GO and KEGG pathway enrichment analysis

In this study, the screening criteria for DEG were p < 0.05 and absolute Log2 FC ≥ 1.

GO is a database established by Gene Ontology consortium (http://www.geneontology.org), which includes three parts: molecular function, biological process and cell composition. KEGG is based on the Kyoto Encyclopedia of Genes and Genomes (KEGG) database (http://www.genome.ad.jp/kegg/), Fisher exact test and × 2 test were used. Enrichment analysis of differentially expressed genes was performed using clusterProfiler R software package24, and gene length bias was corrected. The corrected p-value less than 0.05 was considered to be significantly enriched by differentially expressed genes.

C value mathematical model and its calculation

The C value of each DE ncRNA is calculated using the PDNT algorithm (Fig. 7):

$$C value= \sum_{k=1}^{n}{Proportion}_{k}*(-\mathrm{log}10(pValue)$$

p-value is the p-value of the pathway enriched by DEGs; Proportion refers to the proportion of the intersection between ncRNA target genes and DEGs in each pathway; n represents the number of pathways enriched by DEGs.

Figure 7
figure 7

The operation and verification process of the PDNT algorithm.

Ingenuity pathway analysis (IPA) core analysis

IPA core analysis of DEGs (p < 0.05 and absolute Log2 FC ≥ 1) was performed using IPA (version 81,348,237, Qiagen), showing top10 canonical pathways according to p-value.

PPI network for DEGs

For each dataset, the STRING v.11.0 database was used to construct the PPI network based on DEGs. The images were then drawn by cytoscape3.72 (San Diego, CA, USA).
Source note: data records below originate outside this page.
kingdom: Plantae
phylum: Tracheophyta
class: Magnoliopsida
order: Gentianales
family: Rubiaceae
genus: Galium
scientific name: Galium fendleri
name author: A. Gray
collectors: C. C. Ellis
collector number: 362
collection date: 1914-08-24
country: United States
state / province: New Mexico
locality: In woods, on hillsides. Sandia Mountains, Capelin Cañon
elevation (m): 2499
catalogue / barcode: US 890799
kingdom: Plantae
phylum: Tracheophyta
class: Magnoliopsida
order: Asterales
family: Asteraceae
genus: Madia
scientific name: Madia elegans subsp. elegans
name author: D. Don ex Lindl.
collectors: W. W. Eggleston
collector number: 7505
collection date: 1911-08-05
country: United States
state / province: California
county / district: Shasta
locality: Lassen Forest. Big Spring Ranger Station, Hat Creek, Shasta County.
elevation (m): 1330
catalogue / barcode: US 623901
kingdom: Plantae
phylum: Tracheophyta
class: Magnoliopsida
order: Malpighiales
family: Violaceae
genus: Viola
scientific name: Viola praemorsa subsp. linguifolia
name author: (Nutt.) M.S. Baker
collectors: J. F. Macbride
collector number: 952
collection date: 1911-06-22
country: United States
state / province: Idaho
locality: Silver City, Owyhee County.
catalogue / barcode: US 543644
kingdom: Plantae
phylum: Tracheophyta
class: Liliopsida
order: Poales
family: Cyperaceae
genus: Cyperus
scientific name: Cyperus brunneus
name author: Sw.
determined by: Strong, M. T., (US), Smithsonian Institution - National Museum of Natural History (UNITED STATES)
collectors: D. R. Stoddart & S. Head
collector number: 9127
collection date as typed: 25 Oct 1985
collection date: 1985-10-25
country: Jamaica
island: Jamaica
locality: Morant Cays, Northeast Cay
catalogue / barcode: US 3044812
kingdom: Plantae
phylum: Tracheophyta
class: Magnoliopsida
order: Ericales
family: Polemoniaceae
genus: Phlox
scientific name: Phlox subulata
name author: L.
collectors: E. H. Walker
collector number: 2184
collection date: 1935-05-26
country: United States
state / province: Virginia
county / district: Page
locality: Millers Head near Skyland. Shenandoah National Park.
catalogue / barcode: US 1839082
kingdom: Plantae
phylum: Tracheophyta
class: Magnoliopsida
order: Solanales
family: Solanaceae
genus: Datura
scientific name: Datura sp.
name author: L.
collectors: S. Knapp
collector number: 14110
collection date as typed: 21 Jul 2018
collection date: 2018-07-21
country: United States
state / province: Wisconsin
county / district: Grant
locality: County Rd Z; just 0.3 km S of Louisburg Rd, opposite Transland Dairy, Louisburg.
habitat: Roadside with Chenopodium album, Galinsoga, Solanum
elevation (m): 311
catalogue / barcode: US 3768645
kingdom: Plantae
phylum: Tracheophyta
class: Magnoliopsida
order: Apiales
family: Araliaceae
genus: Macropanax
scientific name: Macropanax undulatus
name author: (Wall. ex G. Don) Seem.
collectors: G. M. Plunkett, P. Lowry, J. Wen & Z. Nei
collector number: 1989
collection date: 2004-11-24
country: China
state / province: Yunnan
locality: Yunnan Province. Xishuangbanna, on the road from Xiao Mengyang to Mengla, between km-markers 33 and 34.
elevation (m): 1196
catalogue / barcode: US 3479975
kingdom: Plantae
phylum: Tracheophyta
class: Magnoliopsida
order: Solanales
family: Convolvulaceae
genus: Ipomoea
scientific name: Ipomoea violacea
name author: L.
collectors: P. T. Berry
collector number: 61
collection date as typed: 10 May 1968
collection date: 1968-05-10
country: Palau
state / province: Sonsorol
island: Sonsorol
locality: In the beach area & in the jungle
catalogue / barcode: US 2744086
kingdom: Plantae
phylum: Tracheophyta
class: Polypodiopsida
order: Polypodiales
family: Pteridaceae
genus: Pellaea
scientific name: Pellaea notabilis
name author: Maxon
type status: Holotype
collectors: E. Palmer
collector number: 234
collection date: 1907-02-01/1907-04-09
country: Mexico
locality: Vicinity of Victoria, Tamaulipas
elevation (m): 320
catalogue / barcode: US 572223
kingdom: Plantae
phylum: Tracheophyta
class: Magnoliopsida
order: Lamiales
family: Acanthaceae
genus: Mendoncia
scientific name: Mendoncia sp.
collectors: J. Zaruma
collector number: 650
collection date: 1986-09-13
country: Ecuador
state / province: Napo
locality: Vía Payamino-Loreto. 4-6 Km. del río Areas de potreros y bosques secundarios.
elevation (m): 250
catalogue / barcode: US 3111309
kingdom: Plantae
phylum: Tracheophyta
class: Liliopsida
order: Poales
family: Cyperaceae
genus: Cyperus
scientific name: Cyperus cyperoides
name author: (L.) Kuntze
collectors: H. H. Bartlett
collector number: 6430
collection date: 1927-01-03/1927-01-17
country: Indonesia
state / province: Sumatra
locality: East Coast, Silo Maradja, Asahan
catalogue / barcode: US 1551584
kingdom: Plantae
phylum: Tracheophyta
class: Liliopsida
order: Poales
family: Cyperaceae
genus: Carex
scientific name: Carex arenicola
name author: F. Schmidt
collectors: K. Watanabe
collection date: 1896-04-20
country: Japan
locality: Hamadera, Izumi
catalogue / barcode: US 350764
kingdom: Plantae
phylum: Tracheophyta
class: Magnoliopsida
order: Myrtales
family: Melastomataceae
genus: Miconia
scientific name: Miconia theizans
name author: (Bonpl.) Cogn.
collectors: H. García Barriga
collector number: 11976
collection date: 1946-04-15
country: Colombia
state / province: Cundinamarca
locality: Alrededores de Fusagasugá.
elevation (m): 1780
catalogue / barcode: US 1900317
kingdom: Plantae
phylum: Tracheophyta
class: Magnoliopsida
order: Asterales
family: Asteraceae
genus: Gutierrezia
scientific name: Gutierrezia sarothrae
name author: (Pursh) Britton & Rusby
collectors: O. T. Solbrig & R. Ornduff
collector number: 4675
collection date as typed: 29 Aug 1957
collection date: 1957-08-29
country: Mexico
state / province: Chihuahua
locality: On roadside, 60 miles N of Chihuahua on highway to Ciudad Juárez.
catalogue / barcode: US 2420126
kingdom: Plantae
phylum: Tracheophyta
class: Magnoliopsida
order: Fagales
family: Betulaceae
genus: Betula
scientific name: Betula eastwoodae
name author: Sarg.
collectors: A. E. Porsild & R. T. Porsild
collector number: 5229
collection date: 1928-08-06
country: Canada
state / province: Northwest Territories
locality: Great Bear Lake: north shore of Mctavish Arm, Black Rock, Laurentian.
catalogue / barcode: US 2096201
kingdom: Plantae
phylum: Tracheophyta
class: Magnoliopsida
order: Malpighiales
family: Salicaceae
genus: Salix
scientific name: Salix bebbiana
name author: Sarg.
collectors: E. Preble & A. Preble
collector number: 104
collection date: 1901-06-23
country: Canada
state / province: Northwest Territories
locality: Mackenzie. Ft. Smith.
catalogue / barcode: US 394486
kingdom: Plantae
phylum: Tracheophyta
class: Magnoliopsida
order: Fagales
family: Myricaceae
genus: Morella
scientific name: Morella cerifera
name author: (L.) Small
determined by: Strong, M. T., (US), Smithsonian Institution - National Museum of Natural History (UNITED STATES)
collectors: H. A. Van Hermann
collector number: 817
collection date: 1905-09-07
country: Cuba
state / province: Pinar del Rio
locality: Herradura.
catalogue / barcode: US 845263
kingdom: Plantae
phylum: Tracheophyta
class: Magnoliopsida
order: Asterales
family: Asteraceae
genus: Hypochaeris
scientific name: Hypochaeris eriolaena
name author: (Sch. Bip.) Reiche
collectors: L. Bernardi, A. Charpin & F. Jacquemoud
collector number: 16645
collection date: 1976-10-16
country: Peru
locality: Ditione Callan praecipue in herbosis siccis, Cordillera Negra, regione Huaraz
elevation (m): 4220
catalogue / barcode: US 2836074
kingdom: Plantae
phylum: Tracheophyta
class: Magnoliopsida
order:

Retrieval and statistics of key miRNAs and lncRNAs

We searched PubMed (http://www.ncbi.nlm.nih.gov/pubmed) for miRNAs that play important roles in skeletal muscle denervation, Alzheimer's disease, prostate cancer and gastric cancer, respectively. The key words were "skeletal muscle AND microRNA", "Alzheimer's disease AND microRNA", "prostate cancer AND microRNA", and "gastric cancer AND microRNA". Next, we retrieved the lncRNAs that play an important role in skeletal muscle denervation and adipocyte differentiation. Keywords: "skeletal muscle AND lncRNA" and "adipocyte differentiation AND lncRNA". The results were shown in Table 8.

Table 8 The key miRNAs and lncRNAs.

Data Analysis

The analysis platform is R 3.6.1 and the R package is clusterProfiler. The database is org.Mm.eg.db developed with the R package.